PAGE TEXT:
----------------

Smoot Carl-Mitchell wrote:

On Wed, 07 Apr 2004 13:51:03 -0500
"JupiterHost.Net" <[EMAIL PROTECTED]> wrote:


perldoc -f flock says

 "If LOCK_NB is bitwise-or'ed with LOCK_SH or LOCK_EX then "flock"
 will return immediately rather than blocking waiting for the lock
 (check the return status to see if you got it)."

So that would mean:

use Fcntl ':flock';

flock(FH, LOCK_EX || LOCK_NB) or die "Lock failed $!";

So flock(FH, LOCK_EX | LOCK_NB) then?


...
flock FH, LOCK_UN;


Not quite.  The bitwise or operator is '|' not '||'. What you have
sets the 2nd argument to true or 1 which is not what you want.


If so, does the numeric values work the same way?


The numeric values work the same, but I strongly encourage use of the
manifest constants.  It makes the code more portable and easier to read.

Right On.


lock(FH, 1 || 4) or die "Lock failed $!";
...
flock FH, 8;

correct?

If you do the (LOCK_EX || LOCK_NB) or (1 || 4) is the return code different depending on the type of lock received?

IE
 my $rc = flock(FH, LOCK_EX || LOCK_NB);
 if($rc == 4) { warn "rats! Exclusive lock not granted, oh well...";
 } if(!$rc) { die "Could not get lock no how mr flock guy!"; }


The return code with LOCK_NB is false if the file is locked by another
process, true is you got the lock. $! holds the appropriate error
message.

----------------

THE DATA:
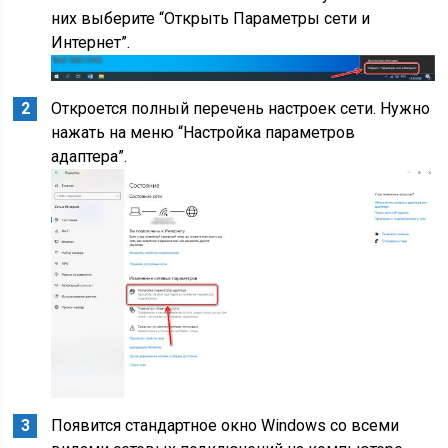
них выберите “Открыть Параметры сети и
Интернет”.
Откроется полный перечень настроек сети. Нужно
нажать на меню “Настройка параметров
адаптера”.
Появится стандартное окно Windows со всеми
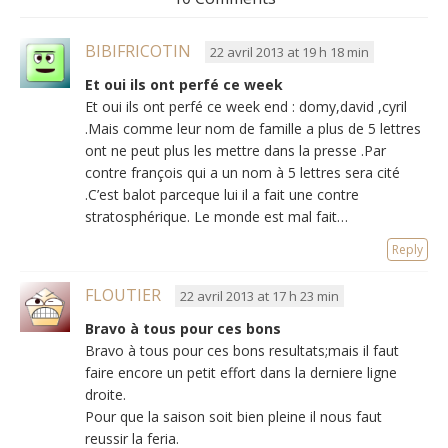
BIBIFRICOTIN
22 avril 2013 at 19 h 18 min
Et oui ils ont perfé ce week
Et oui ils ont perfé ce week end : domy,david ,cyril
.Mais comme leur nom de famille a plus de 5 lettres
ont ne peut plus les mettre dans la presse .Par
contre françois qui a un nom à 5 lettres sera cité
.C’est balot parceque lui il a fait une contre
stratosphérique. Le monde est mal fait…
Reply
FLOUTIER
22 avril 2013 at 17 h 23 min
Bravo à tous pour ces bons
Bravo à tous pour ces bons resultats;mais il faut
faire encore un petit effort dans la derniere ligne
droite.
Pour que la saison soit bien pleine il nous faut
reussir la feria.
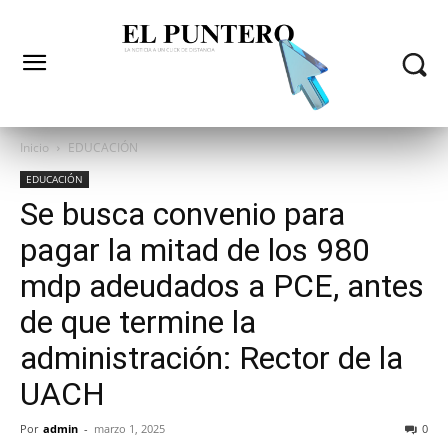
Inicio
EDUCACIÓN
EDUCACIÓN
Se busca convenio para
pagar la mitad de los 980
mdp adeudados a PCE, antes
de que termine la
administración: Rector de la
UACH
Por
admin
-
marzo 1, 2025
0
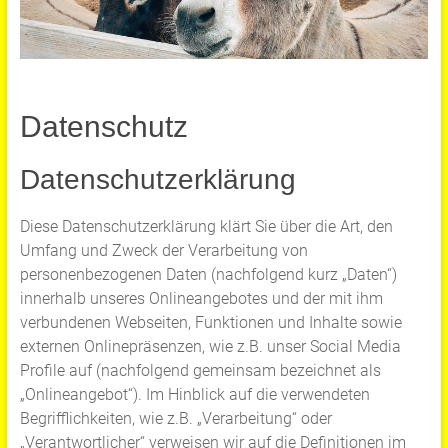
Datenschutz
Datenschutzerklärung
Diese Datenschutzerklärung klärt Sie über die Art, den
Umfang und Zweck der Verarbeitung von
personenbezogenen Daten (nachfolgend kurz „Daten“)
innerhalb unseres Onlineangebotes und der mit ihm
verbundenen Webseiten, Funktionen und Inhalte sowie
externen Onlinepräsenzen, wie z.B. unser Social Media
Profile auf (nachfolgend gemeinsam bezeichnet als
„Onlineangebot“). Im Hinblick auf die verwendeten
Begrifflichkeiten, wie z.B. „Verarbeitung“ oder
„Verantwortlicher“ verweisen wir auf die Definitionen im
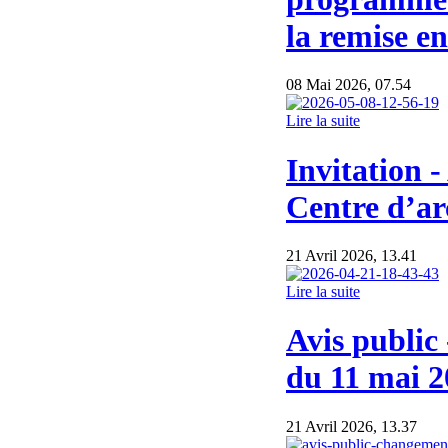
la remise en
08 Mai 2026, 07.54
Lire la suite
Invitation 
Centre d’ar
21 Avril 2026, 13.41
Lire la suite
Avis public
du 11 mai 2
21 Avril 2026, 13.37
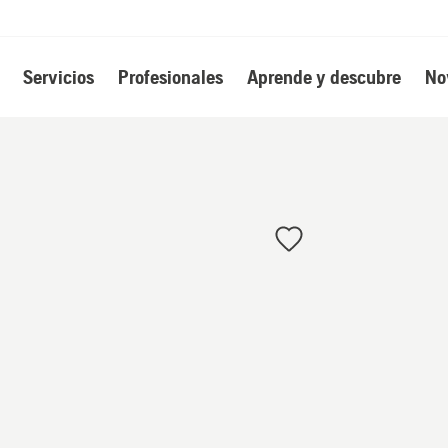
Servicios
Profesionales
Aprende y descubre
No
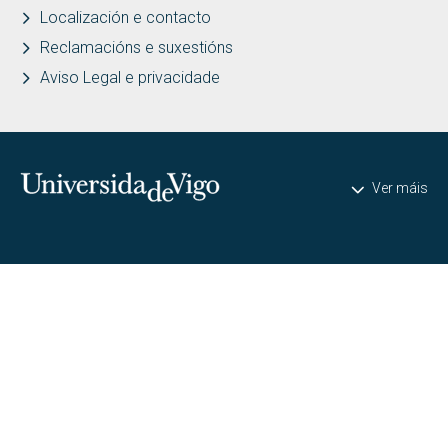
Localización e contacto
Reclamacións e suxestións
Aviso Legal e privacidade
Universidade de Vigo
Ver máis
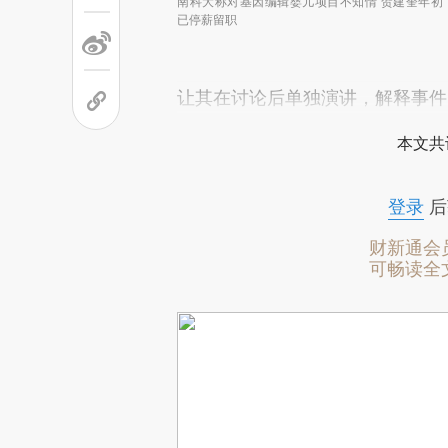
南科大称对基因编辑婴儿项目不知情 贺建奎年初
已停薪留职
让其在讨论后单独演讲，解释事件
本文共
登录
后
财新通会
可畅读全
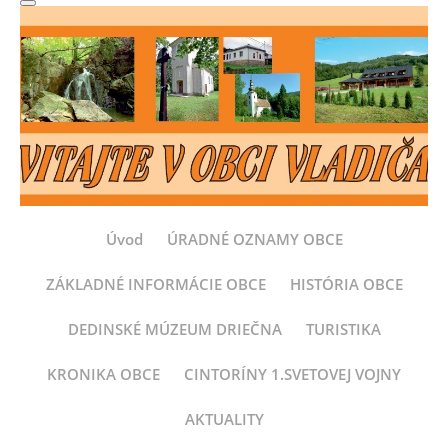
Úvod
ÚRADNÉ OZNAMY OBCE
ZÁKLADNÉ INFORMÁCIE OBCE
HISTÓRIA OBCE
DEDINSKÉ MÚZEUM DRIEČNA
TURISTIKA
KRONIKA OBCE
CINTORÍNY 1.SVETOVEJ VOJNY
AKTUALITY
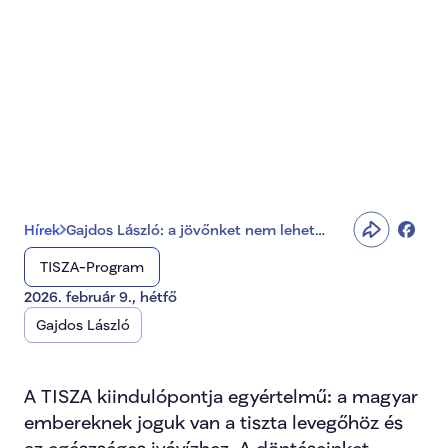
Gajdos László: a 
jövőnket nem lehet 
szemétre dobni
Hírek
Gajdos László: a jövőnket nem lehet
szemétre dobni
TISZA-Program
2026. február 9., hétfő
Gajdos László
A TISZA kiindulópontja egyértelmű: a magyar 
embereknek joguk van a tiszta levegőhöz és 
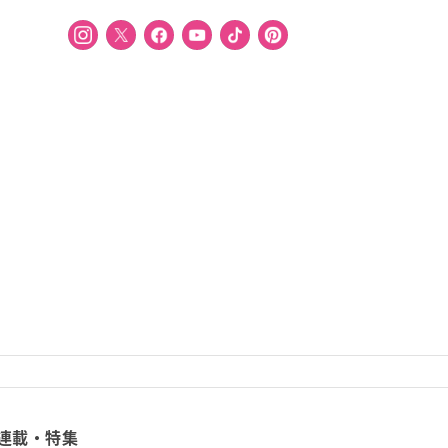
連載・特集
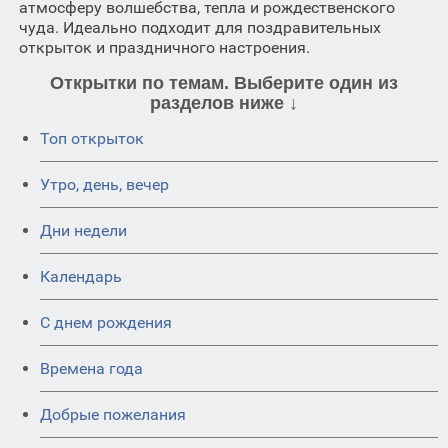
атмосферу волшебства, тепла и рождественского
чуда. Идеально подходит для поздравительных
открыток и праздничного настроения.
Открытки по темам. Выберите один из
разделов ниже ↓
Топ открыток
Утро, день, вечер
Дни недели
Календарь
C днем рождения
Времена года
Добрые пожелания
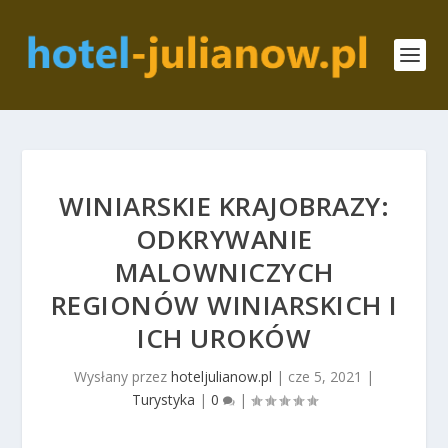
WINIARSKIE KRAJOBRAZY:
ODKRYWANIE
MALOWNICZYCH
REGIONÓW WINIARSKICH I
ICH UROKÓW
Wysłany przez
hoteljulianow.pl
|
cze 5, 2021
|
Turystyka
|
0
|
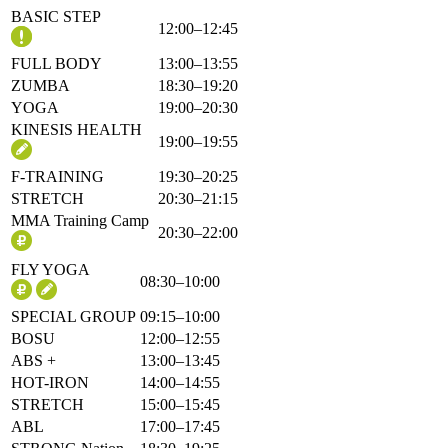
BASIC STEP
12:00–12:45
FULL BODY
13:00–13:55
ZUMBA
18:30–19:20
YOGA
19:00–20:30
KINESIS HEALTH
19:00–19:55
F-TRAINING
19:30–20:25
STRETCH
20:30–21:15
MMA Training Camp
20:30–22:00
FLY YOGA
08:30–10:00
SPECIAL GROUP
09:15–10:00
BOSU
12:00–12:55
ABS +
13:00–13:45
HOT-IRON
14:00–14:55
STRETCH
15:00–15:45
ABL
17:00–17:45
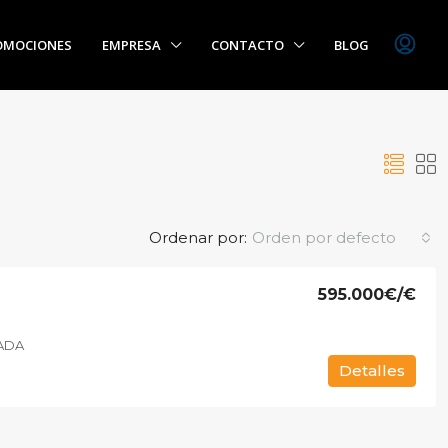
OMOCIONES
EMPRESA
CONTACTO
BLOG
Ordenar por:
Orden por defecto
595.000€
/€
NADA
Detalles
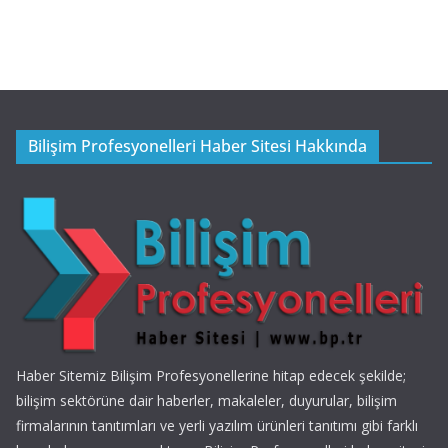
Bilişim Profesyonelleri Haber Sitesi Hakkında
Haber Sitemiz Bilişim Profesyonellerine hitap edecek şekilde;
bilişim sektörüne dair haberler, makaleler, duyurular, bilişim
firmalarının tanıtımları ve yerli yazılım ürünleri tanıtımı gibi farklı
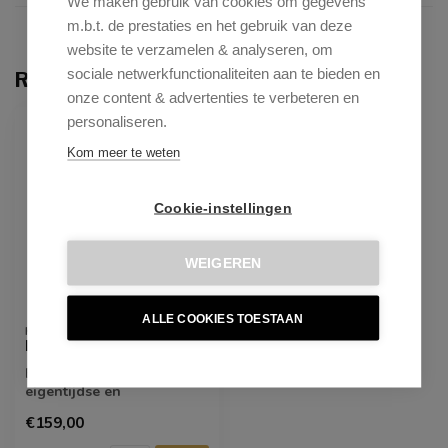
We maken gebruik van cookies om gegevens
m.b.t. de prestaties en het gebruik van deze
website te verzamelen & analyseren, om
sociale netwerkfunctionaliteiten aan te bieden en
Recent bekeken
onze content & advertenties te verbeteren en
ONLY ONLINE
personaliseren.
Kom meer te weten
Cookie-instellingen
WEIGEREN
ALLE COOKIES TOESTAAN
KICK COLLECTION
Barkruk Bo - Taupe
Barkruk Bo is een
eigentijdse en
comfortabele keuze voor
€159,00
elke bar of keukeneilan...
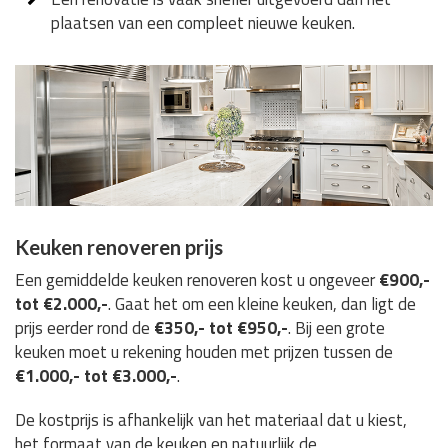
plaatsen van een compleet nieuwe keuken.
Keuken renoveren prijs
Een gemiddelde keuken renoveren kost u ongeveer
€900,-
tot €2.000,-
. Gaat het om een kleine keuken, dan ligt de
prijs eerder rond de
€350,- tot €950,-
. Bij een grote
keuken moet u rekening houden met prijzen tussen de
€1.000,- tot €3.000,-
.
De kostprijs is afhankelijk van het materiaal dat u kiest,
het formaat van de keuken en natuurlijk de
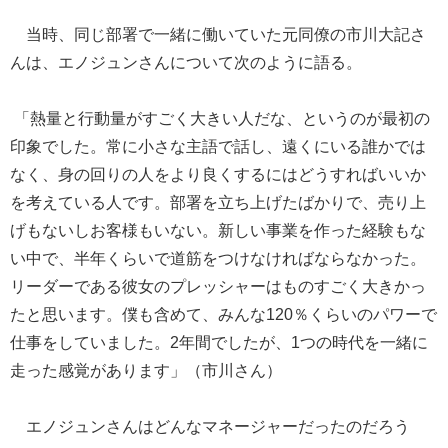
当時、同じ部署で一緒に働いていた元同僚の市川大記さ
んは、エノジュンさんについて次のように語る。
「熱量と行動量がすごく大きい人だな、というのが最初の
印象でした。常に小さな主語で話し、遠くにいる誰かでは
なく、身の回りの人をより良くするにはどうすればいいか
を考えている人です。部署を立ち上げたばかりで、売り上
げもないしお客様もいない。新しい事業を作った経験もな
い中で、半年くらいで道筋をつけなければならなかった。
リーダーである彼女のプレッシャーはものすごく大きかっ
たと思います。僕も含めて、みんな120％くらいのパワーで
仕事をしていました。2年間でしたが、1つの時代を一緒に
走った感覚があります」（市川さん）
エノジュンさんはどんなマネージャーだったのだろう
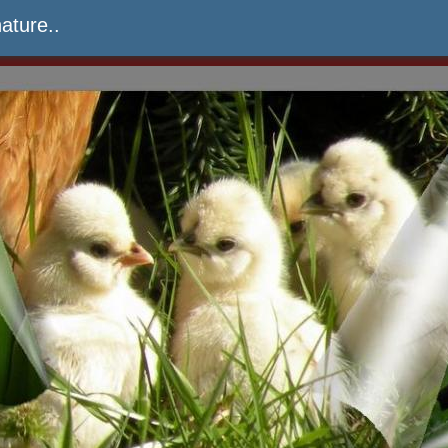
ature..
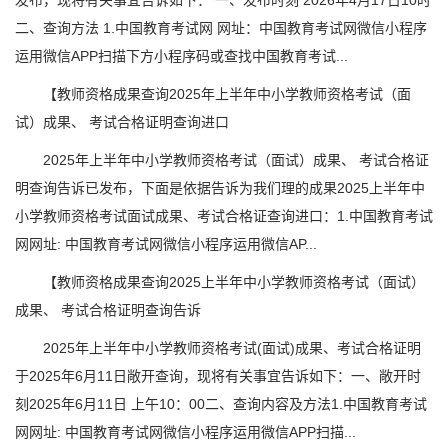
发布，现将有关事宜告诉如下： 一、发布时刻 2026年4月17日10时
二、查询方法 1.中国教育考试网 网址：中国教育考试网微信小程序
运用微信APP扫描下方小程序码或查找中国教育考试...
【教师资格成果查询2025年上半年中小学教师资格考试（面
试）成果、 考试合格证明查询进口
2025年上半年中小学教师资格考试（面试）成果、 考试合格证
明查询告诉已发布，下面是依据告诉为我们理的成果2025上半年中
小学教师资格考试面试成果、考试合格证查询进口：1.中国教育考试
网网址: 中国教育考试网微信小程序运用微信AP...
【教师资格成果查询2025上半年中小学教师资格考试（面试）
成果、 考试合格证明查询告诉
2025年上半年中小学教师资格考试(面试)成果、考试合格证明
于2025年6月11日敞开查询，现将有关事宜告诉如下：一、敞开时
刻2025年6月11日 上午10：00二、查询内容及方法1.中国教育考试
网网址: 中国教育考试网微信小程序运用微信APP扫描...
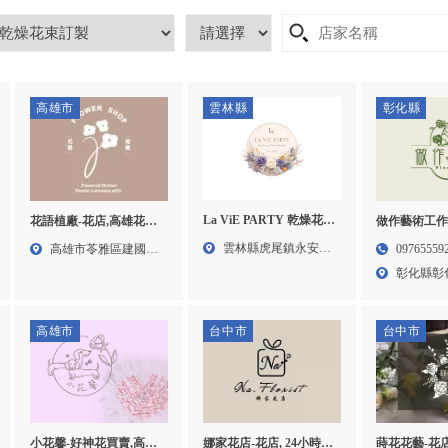
高雄市
雲林縣
彰化縣
La ViE PARTY 乾燥花
花語植廠-花店,高雄花店,
做作藝術工作
不凋花-永生花店,永生花
苓雅區花店
室,花藝教學
雲林縣虎尾鎮永安街
高雄市苓雅區建國一
09765559
藝設計,雲林永生花店,虎
室,彰化花藝
58號...
路74...
彰化縣彰
尾永生花店
一段4...
高雄市
台中市
台中市
小花馨-好神花買賣,高雄
娜家花店-花店, 24小時花
蒔花花藝-花店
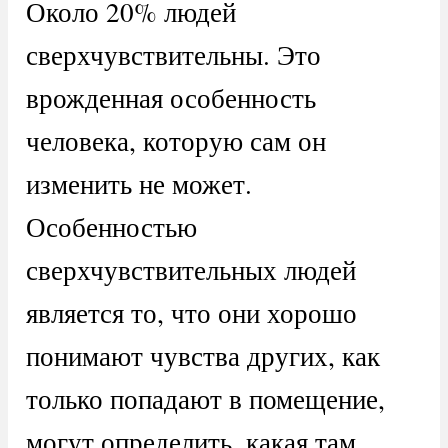
Около 20% людей
сверхчувствительны. Это
врожденная особенность
человека, которую сам он
изменить не может.
Особенностью
сверхчувствительных людей
является то, что они хорошо
понимают чувства других, как
только попадают в помещение,
могут определить, какая там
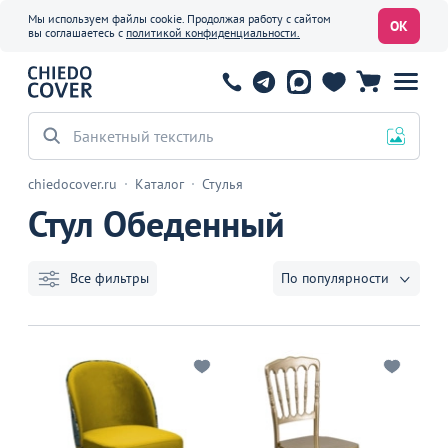
Мы используем файлы cookie. Продолжая работу с сайтом
ОК
вы соглашаетесь с
политикой конфиденциальности.
chiedocover.ru
Каталог
Стулья
Стул Обеденный
Все фильтры
По популярности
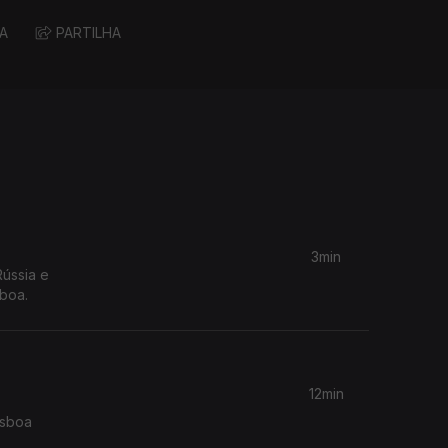
A
PARTILHA
3min
Rússia e
sboa.
12min
isboa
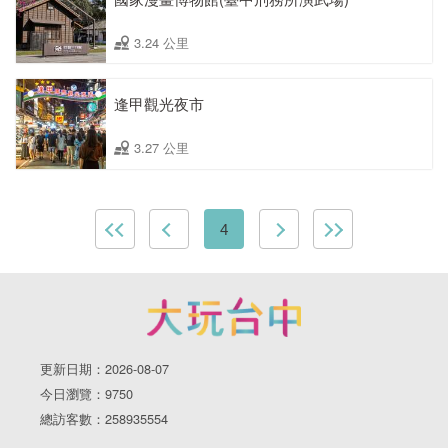
3.24 公里
逢甲觀光夜市
3.27 公里
4
更新日期：2026-08-07
今日瀏覽：9750
總訪客數：258935554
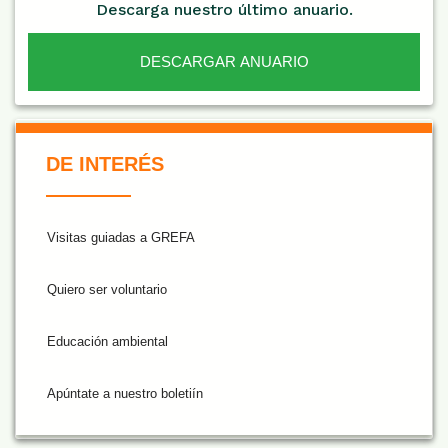
Descarga nuestro último anuario.
DESCARGAR ANUARIO
De Interés NARANJA
DE INTERÉS
Visitas guiadas a GREFA
Quiero ser voluntario
Educación ambiental
Apúntate a nuestro boletiín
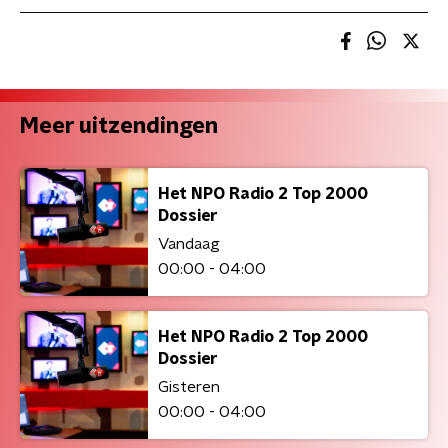
Meer uitzendingen
Het NPO Radio 2 Top 2000
Dossier
Vandaag
00:00 - 04:00
Het NPO Radio 2 Top 2000
Dossier
Gisteren
00:00 - 04:00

----------------

COMPLETE THE FOLLOWING:
[1] List every lock constant whose name begins with "LOCK_" that the flock thread mentions.
[2] Answer from the flock thread:
(a) Which operator does the reply call the bitwise or?
(b) What two benefits of the manifest constants does the reply give?
(c) With LOCK_NB, what does flock return when another process holds the lock on the file?
[3] Reproduce the flock thread starting at the words "flock(FH, LOCK_EX || LOCK_NB) or" and ending after the words "what you want.".

ANSWERS TO EACH TASK:
[1] LOCK_NB, LOCK_SH, LOCK_EX, LOCK_UN

[2]
(a) '|', not '||'.
(b) They make the code more portable and easier to read.
(c) False. $! holds the matching error message.

[3]
flock(FH, LOCK_EX || LOCK_NB) or die "Lock failed $!";

So flock(FH, LOCK_EX | LOCK_NB) then?


...
flock FH, LOCK_UN;


Not quite.  The bitwise or operator is '|' not '||'. What you have
sets the 2nd argument to true or 1 which is not what you want.